Tab. 3 Mögliche Aspekte zur Überprüfung der Wirksamkeit von Biologika: Besserung im Vergleich zum Status vor Therapieeinleitung

Empfehlung #3

Die Wirksamkeit einer Therapie mit Biologika bei CRScNP sollte nach einem angemessenen Zeitraum überprüft werden (Konsens, Zustimmung 88 %).

5. Kontraindikationen für den Einsatz von Biologika

Gegen den Einsatz von Biologika bei CRScNP sprechen diverse (relative) Kontraindikationen, wobei die Fach- und Gebrauchsinformationen der entsprechenden Präparate zu berücksichtigen sind (Empfehlung #4):

Empfehlung #4

Bei Vorliegen von relativen Kontraindikationen sollte nur nach differenzierter Abwägung durch erfahrene Ärzt*innen und als Einzelfallentscheidung ein Therapieversuch mit Biologika eingeleitet werden (Konsens, Zustimmung 88 %).

6. Off-Label-Einsatz

Auch wenn im Einzelfall (beispielsweise bei speziellem Risikoprofil für einen operativen Eingriff wie eine fehlende Narkosefähigkeit, ein schlechter Allgemeinzustand, minderjährige Patienten o. Ä.) die Indikation nicht gemäß dem Zulassungstext gestellt werden kann, kann ein Therapieversuch mit den o. g.
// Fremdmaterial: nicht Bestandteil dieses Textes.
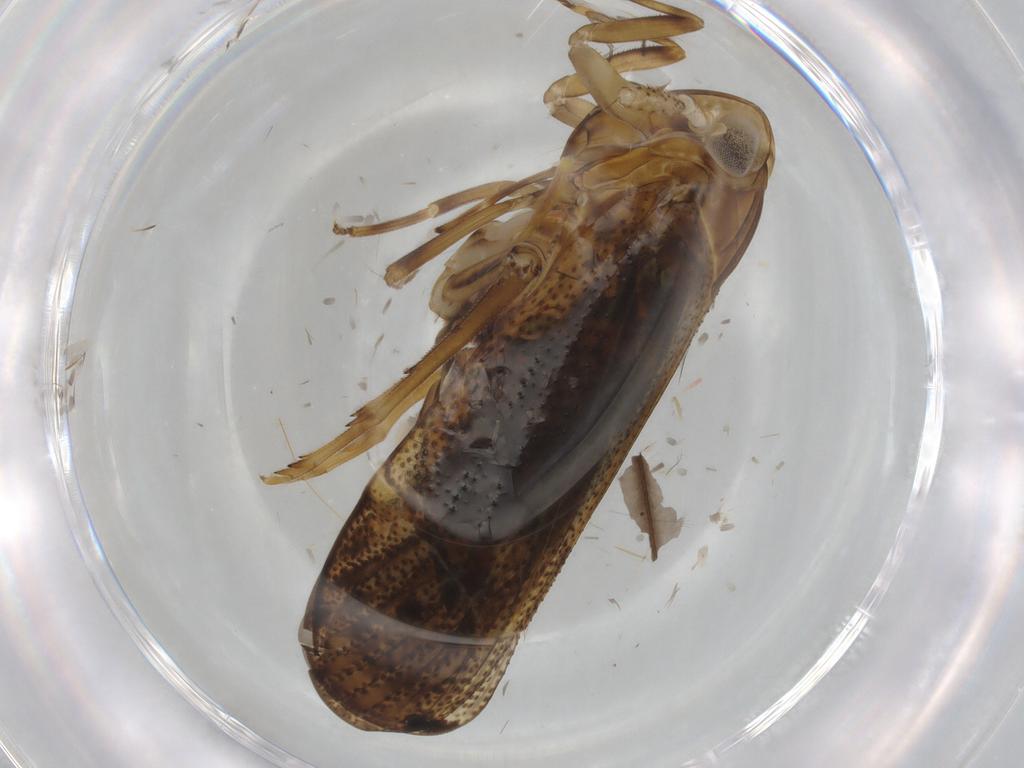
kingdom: Animalia
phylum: Arthropoda
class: Insecta
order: Hemiptera
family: Delphacidae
Biologika sinnvoll sein (Empfehlung #5). In diesem Zusammenhang ist auch die mittel- und langfristige Einsparung von Kosten in die Entscheidung für die Off-Label-Verordnung mit einzubeziehen. Diese erfordert allerdings eine umfängliche Dokumentation und Begründung vor Therapiebeginn gegenüber dem Kostenträger.

Empfehlung #5

Auch wenn im Einzelfall die Indikation nicht gemäß dem Zulassungstext gestellt werden kann, kann ein individueller Therapieversuch mit den o. g. Biologika sinnvoll sein (Konsens, Zustimmung 88 %).

7. Dokumentationsbogen zur Therapie mit Biologika bei CRScNP

Wie oben ausgeführt, gibt es Kritikpunkte zu den von EUFOREA geforderten Minimalkriterien für den Einsatz von Biologika bei CRScNP. Vor diesem Hintergrund können ergänzend zu den o. g. allgemeinen, indikationsbedingten Voraussetzungen (Empfehlung #2) zur Demonstration der Schwere der Erkrankung bzw. zu fehlenden Alternativen in der Therapie diverse Faktoren herangezogen werden, um die Verordnung zu rechtfertigen. Um diese entsprechend zu erfassen, kann der in diesem LL-Kapitel vorgeschlagene Dokumentationsbogen (Abb. 1 bzw. ESM 3) zur Anwendung kommen, welcher eine Weiterentwicklung eines bereits bestehenden Dokumentationsbogens eines deutschsprachigen Positionspapiers darstellt (Empfehlung #6) [5].

Empfehlung #6

Zur standardisierten Dokumentation von verschiedenen Aspekten zur Indikationsstellung und zur Verlaufskontrolle des Einsatzes von Biologika bei CRScNP sollte ein Dokumentationsbogen verwendet werden (Konsens, Zustimmung 88 %).